--- Aufgabendaten ---
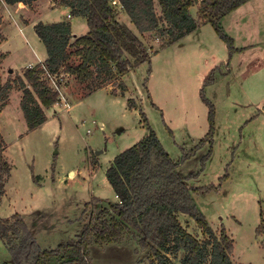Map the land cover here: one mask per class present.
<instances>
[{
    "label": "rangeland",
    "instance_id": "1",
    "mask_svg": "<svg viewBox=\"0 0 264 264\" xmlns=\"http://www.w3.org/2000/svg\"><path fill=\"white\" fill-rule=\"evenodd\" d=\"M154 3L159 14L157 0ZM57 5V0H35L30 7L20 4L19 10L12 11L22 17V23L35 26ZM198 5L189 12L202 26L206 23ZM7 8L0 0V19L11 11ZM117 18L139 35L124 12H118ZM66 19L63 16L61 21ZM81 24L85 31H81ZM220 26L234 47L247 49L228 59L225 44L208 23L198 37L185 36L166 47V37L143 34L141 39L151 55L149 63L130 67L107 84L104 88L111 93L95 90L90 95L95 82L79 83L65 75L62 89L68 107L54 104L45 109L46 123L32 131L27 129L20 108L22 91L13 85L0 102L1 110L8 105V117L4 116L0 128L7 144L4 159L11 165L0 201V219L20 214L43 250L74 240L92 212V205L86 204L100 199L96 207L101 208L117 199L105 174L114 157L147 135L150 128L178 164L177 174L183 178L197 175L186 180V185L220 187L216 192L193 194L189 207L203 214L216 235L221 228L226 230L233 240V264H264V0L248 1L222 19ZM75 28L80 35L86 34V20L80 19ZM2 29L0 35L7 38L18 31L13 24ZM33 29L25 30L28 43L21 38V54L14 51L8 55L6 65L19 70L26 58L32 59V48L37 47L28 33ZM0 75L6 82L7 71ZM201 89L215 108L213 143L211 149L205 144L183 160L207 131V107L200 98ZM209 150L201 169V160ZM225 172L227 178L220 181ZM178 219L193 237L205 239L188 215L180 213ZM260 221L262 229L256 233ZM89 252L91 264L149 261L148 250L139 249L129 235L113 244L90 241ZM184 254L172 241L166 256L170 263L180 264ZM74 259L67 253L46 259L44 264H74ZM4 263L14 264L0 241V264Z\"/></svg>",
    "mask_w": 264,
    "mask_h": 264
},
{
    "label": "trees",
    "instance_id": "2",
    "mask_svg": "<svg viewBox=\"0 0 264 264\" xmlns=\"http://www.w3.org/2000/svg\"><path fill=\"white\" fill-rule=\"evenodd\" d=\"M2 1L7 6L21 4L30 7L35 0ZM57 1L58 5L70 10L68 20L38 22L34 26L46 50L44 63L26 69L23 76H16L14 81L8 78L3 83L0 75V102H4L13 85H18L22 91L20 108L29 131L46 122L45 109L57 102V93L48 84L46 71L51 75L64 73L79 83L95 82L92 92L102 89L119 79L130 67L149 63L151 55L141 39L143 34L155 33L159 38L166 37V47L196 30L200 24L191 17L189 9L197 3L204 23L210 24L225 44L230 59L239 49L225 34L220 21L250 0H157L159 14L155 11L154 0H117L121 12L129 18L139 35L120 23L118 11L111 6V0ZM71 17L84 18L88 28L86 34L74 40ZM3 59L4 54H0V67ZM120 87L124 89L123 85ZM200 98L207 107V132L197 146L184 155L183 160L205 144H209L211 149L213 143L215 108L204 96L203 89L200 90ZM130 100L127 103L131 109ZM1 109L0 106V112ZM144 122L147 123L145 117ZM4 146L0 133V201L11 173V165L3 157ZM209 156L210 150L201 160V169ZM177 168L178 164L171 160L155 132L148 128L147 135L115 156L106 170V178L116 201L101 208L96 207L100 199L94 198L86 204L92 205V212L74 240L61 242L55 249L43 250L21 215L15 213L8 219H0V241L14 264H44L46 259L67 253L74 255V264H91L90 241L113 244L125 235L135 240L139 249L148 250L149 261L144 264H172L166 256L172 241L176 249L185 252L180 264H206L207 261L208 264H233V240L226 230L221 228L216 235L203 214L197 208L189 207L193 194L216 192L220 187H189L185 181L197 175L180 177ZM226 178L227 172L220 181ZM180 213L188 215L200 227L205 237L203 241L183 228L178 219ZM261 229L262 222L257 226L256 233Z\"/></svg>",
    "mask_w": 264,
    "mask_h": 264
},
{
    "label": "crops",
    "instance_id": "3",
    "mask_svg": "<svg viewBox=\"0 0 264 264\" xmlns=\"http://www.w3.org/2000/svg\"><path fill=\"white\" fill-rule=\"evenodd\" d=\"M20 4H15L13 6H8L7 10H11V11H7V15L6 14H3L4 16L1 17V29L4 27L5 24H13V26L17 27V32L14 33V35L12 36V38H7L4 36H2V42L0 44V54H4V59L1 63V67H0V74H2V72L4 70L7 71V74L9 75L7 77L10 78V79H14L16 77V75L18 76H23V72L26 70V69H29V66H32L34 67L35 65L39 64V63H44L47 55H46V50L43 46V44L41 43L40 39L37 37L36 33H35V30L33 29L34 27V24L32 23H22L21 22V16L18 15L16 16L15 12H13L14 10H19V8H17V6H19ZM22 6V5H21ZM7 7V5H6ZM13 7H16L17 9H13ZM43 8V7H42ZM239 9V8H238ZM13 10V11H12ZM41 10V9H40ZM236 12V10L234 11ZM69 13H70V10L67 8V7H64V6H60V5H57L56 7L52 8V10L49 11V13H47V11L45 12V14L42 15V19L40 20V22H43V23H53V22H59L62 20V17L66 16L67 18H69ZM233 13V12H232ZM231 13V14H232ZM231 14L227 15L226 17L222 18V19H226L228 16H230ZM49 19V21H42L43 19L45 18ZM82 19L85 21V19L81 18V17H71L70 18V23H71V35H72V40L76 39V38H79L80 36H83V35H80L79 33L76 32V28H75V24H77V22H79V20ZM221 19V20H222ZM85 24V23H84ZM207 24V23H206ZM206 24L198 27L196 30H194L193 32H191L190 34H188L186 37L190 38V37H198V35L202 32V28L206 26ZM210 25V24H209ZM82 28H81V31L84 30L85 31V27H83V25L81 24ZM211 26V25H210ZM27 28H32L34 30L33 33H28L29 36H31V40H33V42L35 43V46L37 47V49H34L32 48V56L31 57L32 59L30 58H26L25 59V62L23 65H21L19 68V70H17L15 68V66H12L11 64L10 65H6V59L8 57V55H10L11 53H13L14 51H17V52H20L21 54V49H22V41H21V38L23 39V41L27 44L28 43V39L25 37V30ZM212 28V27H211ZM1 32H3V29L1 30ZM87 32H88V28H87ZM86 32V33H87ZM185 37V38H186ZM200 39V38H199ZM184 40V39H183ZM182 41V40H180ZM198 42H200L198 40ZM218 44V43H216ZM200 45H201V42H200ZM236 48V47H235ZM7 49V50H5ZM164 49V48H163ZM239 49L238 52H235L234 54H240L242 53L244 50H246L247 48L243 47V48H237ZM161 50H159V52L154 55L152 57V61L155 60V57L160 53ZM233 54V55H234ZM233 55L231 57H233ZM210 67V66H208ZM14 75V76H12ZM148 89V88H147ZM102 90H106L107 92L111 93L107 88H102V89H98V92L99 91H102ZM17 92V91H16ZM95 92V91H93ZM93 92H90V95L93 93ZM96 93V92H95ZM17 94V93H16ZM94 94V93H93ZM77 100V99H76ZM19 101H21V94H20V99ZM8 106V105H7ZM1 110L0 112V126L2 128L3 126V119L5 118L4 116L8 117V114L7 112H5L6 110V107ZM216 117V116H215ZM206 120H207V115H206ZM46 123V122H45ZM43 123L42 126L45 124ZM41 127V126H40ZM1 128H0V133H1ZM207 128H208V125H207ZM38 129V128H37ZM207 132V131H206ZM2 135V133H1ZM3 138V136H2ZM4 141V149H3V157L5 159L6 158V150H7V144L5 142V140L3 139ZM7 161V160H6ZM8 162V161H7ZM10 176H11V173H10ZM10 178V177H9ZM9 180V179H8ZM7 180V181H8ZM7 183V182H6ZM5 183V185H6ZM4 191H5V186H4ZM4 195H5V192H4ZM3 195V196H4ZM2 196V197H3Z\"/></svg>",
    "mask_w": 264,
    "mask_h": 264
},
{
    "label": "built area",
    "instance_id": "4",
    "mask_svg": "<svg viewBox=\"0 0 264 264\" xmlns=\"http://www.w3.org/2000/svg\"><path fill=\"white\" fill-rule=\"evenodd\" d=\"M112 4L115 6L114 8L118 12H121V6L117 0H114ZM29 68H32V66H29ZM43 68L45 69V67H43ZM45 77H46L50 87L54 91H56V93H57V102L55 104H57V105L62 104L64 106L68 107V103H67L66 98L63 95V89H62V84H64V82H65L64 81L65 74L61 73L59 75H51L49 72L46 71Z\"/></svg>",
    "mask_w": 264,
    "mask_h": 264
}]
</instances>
---
--- Aufgabendaten ---
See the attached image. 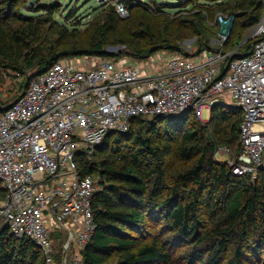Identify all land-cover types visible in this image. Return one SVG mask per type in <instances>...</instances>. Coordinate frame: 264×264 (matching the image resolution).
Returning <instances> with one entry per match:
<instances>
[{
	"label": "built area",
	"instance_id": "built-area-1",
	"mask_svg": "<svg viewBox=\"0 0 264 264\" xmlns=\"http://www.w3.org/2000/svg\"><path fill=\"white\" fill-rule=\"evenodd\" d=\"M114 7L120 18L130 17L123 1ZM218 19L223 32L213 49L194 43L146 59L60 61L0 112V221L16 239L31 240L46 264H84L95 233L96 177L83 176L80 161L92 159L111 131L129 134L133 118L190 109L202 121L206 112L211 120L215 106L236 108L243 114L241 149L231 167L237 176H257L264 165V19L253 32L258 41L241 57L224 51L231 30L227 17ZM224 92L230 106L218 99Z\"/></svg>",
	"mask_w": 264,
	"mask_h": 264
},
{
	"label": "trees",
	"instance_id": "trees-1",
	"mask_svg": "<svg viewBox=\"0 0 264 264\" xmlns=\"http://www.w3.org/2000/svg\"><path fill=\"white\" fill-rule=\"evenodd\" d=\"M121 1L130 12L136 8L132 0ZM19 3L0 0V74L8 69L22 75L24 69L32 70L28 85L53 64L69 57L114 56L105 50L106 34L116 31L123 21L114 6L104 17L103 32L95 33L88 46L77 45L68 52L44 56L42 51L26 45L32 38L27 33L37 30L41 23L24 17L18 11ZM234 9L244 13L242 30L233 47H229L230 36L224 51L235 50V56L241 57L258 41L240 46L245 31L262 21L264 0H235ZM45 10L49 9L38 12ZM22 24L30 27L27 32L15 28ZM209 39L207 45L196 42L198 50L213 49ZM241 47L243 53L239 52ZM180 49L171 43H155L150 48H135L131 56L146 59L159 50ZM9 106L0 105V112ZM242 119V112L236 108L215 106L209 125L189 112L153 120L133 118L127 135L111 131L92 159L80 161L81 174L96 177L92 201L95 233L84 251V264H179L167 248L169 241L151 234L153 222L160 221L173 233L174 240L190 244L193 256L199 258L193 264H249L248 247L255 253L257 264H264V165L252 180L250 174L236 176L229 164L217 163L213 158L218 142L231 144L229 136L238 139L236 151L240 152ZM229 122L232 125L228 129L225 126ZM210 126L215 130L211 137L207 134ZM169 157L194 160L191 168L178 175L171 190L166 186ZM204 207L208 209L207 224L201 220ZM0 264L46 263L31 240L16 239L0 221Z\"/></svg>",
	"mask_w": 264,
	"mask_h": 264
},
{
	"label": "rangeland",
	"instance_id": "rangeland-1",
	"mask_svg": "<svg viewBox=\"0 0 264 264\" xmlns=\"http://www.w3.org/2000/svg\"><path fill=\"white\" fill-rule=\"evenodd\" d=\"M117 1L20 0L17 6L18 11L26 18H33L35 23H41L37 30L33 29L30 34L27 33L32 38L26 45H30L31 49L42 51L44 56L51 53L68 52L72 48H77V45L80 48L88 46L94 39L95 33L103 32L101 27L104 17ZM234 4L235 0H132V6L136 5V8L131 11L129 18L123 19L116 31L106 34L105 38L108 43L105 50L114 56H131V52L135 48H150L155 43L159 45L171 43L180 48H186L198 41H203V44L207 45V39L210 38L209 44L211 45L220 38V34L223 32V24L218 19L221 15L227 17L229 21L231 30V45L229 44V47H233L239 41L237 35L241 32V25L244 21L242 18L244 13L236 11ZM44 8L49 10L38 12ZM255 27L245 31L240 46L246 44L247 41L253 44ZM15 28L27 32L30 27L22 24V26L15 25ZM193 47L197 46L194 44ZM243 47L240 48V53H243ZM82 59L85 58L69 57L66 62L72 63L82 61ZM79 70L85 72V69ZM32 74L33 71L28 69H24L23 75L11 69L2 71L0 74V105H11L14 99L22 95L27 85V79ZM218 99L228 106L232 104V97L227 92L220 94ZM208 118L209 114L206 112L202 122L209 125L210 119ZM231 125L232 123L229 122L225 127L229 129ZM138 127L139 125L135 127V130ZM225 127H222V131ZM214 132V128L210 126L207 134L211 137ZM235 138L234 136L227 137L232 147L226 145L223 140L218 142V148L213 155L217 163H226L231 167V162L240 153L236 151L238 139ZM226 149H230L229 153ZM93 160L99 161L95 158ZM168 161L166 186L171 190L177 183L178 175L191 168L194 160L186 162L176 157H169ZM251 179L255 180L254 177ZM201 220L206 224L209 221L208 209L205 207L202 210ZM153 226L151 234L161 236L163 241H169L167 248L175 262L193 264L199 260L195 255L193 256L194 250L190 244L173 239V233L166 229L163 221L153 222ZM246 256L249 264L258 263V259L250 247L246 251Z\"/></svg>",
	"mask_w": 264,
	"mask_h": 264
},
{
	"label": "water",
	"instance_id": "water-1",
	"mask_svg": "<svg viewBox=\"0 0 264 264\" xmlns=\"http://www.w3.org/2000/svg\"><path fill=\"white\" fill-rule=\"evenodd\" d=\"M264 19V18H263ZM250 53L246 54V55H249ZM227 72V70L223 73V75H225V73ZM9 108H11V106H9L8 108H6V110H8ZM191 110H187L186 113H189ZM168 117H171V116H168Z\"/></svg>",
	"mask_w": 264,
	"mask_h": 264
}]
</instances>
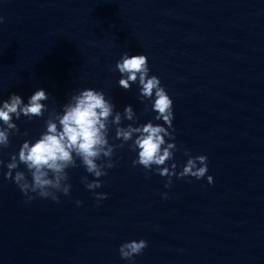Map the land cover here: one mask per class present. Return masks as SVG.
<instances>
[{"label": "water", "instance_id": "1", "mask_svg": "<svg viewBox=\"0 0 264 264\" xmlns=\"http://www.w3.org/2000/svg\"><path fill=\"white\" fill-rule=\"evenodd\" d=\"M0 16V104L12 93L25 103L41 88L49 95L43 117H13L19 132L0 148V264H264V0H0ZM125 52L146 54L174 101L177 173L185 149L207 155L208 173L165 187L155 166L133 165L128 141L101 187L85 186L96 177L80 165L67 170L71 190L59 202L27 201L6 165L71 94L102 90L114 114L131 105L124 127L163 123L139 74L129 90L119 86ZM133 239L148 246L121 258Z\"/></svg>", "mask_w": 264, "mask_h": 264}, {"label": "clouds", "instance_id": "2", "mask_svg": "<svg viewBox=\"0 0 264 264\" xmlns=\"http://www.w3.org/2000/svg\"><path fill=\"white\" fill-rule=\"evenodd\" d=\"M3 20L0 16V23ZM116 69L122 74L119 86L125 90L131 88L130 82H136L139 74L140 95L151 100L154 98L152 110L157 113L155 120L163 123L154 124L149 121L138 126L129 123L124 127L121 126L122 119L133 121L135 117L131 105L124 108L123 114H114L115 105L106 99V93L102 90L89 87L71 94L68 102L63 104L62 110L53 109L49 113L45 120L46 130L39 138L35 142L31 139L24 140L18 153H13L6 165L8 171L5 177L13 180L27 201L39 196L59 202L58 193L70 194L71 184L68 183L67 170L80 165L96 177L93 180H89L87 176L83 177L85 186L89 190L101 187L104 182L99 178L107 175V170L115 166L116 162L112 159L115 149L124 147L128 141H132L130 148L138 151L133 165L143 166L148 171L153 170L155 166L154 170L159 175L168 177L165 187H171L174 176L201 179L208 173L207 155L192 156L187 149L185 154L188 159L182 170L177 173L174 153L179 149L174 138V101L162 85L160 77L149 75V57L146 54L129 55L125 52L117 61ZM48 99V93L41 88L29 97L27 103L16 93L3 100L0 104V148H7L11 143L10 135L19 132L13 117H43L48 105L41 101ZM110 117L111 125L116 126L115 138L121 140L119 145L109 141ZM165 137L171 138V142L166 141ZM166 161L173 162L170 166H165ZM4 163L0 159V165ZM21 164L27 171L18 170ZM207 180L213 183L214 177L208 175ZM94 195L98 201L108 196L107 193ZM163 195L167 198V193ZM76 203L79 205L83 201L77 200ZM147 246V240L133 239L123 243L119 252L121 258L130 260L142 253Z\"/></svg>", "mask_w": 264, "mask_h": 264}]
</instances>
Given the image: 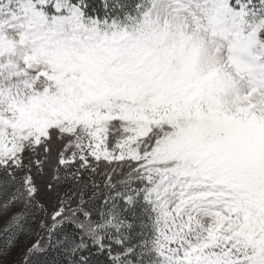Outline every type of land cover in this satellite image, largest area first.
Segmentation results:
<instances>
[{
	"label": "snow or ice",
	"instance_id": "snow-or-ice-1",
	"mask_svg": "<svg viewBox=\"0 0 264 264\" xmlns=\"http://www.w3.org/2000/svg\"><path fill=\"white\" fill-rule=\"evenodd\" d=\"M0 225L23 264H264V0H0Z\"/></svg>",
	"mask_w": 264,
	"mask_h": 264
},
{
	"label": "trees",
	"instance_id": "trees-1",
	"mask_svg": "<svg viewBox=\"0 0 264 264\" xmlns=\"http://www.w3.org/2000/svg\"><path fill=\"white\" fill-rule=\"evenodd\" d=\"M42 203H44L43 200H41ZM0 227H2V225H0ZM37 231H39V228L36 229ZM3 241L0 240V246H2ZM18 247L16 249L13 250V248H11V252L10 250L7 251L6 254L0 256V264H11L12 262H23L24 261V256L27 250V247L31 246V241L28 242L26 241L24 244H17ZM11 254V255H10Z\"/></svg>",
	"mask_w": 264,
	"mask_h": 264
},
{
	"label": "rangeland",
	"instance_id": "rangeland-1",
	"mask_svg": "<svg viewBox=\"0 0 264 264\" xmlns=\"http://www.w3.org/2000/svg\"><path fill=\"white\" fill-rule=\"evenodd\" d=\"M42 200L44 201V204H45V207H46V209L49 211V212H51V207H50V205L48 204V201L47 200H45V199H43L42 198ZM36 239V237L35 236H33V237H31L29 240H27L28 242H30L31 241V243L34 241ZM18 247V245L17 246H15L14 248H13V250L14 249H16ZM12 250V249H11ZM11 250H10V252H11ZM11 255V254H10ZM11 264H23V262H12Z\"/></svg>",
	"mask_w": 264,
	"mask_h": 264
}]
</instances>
---
▶ [Ziel] Filtere aus den Datensätzen oben jede Zeile heraus, die die Zeichenfolge „snow“ enthält, und gib diese Zeilen vollständig wieder. Achte dabei auf Groß- und Kleinschreibung.

▶ [Lösung]
	"label": "snow or ice",
	"instance_id": "snow-or-ice-1",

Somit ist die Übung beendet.